Who are the largest donors?

Associations like the Chamber claim that they have a lot of individual members or contributors. But where does 90% of their funding come from?

Here, in Louisiana, the litigation landscape has changed drastically in the past ten years, since Hurricane Katrina. First with Katrina and Rita, then with defective Chinese Drywall, and finally with BP, the typical plaintiff has become a home-owner, a business-owner, or both. Rather than the stereotypical Little Guy-vs.-Big Guy, Individual-vs.-Business lawsuit, Louisiana has seen hundreds of thousands of legitimate claims brought by in-state businessmen and businesswomen who have been wronged by large out-of-state – and even foreign – insurance syndicates and other Fortune 50 companies.

BIG BUSINESS The Chamber has, on issue after issue, aligned itself with the Louisiana Association for Business and Industry (LABI), and other similar groups.  These organizations are at best indifferent, and at worst adverse, to local, Louisiana, family-owned businesses. On issue after issue, small local businesses are thrown under the bus, for the benefit of bigger out-of-state interests and industries.

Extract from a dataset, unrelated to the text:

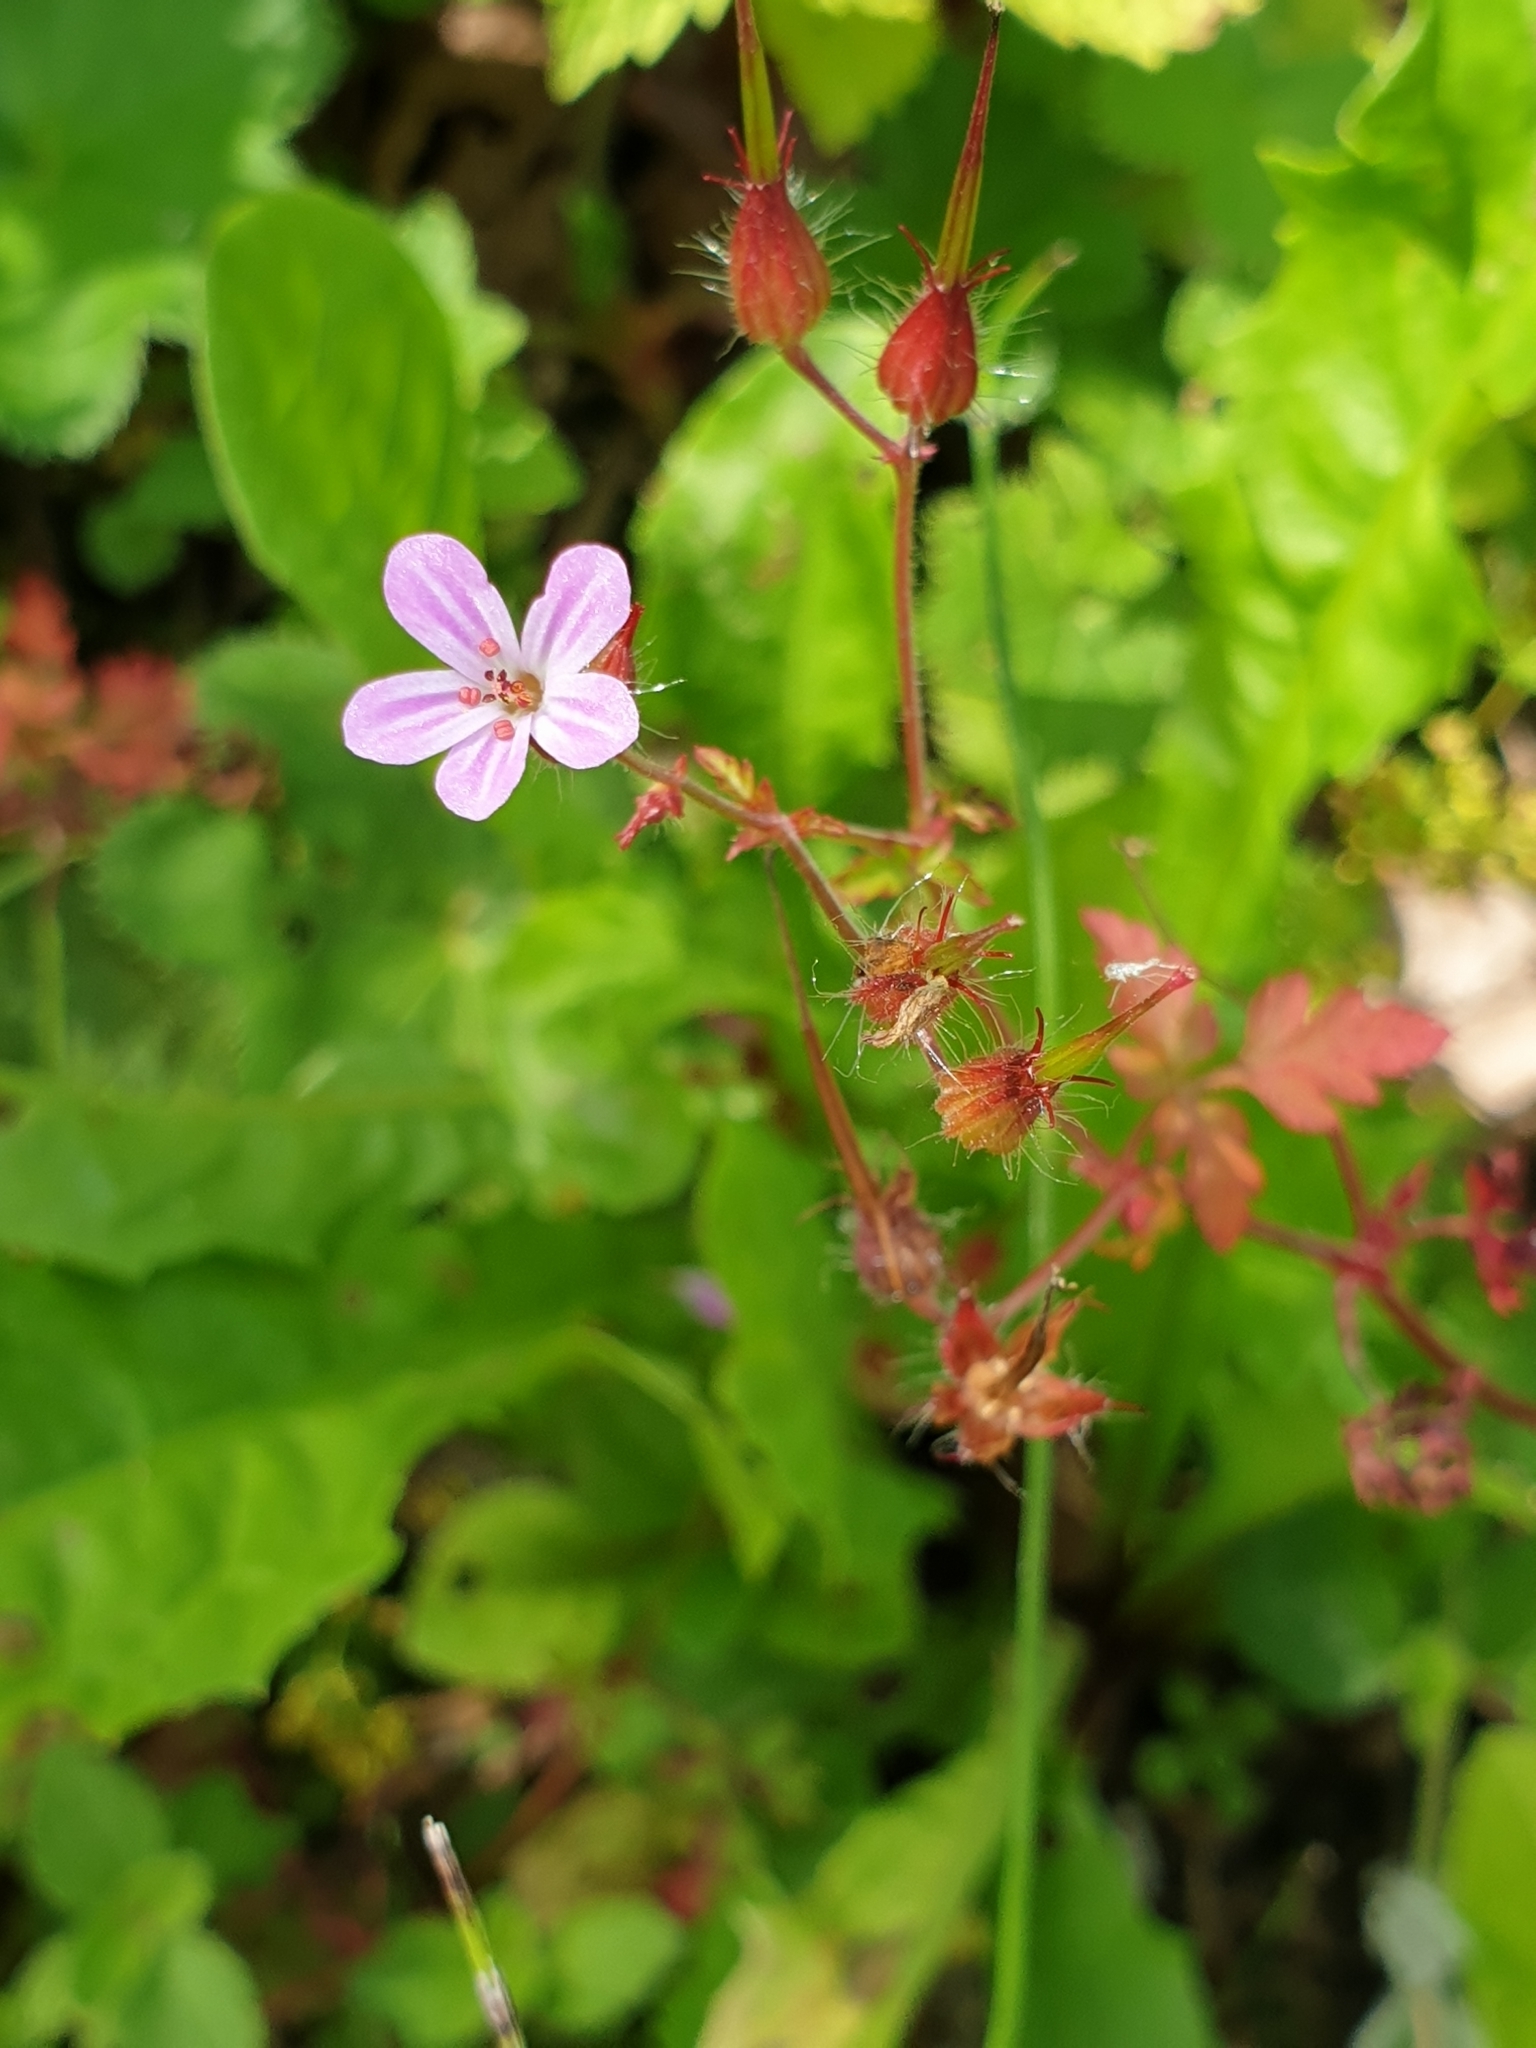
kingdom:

Flooded with complaints from Gulf Coast businesses and Local Chamber Affiliates, the Chamber issued a puff piece that completely misses the mark.  And the Chamber has still not explained while it intentionally concealed material information from the Court.  Indeed, several Local Chamber of Commerce Affiliates filed their own amicus brief on October 6, 2014, in support of the Settlement, making it clear that the U.S. Chamber was not acting in their interests, nor the interests of the businesses whom they represent.  On December 5, 2014, the U.S. Supreme Court denied BP and the U.S. Chamber’s requests to have the settlement thrown out.  This is a victory for the Local Chamber Affiliates and the local, family-owned, and other businesses of the Gulf Coast.  As the U.S. Chamber has told the High Court in other cases:  Your word is your bond.  A deal is a deal.  Companies must be held to their agreements and contracts.

Associations like the Chamber and LABI are hopelessly out-of-step.

In coming to the defense of British Petroleum, AIG, the Chinese Drywall Manufacturers, and State Farm, they are hurting their own Louisiana, family-owned constituencies.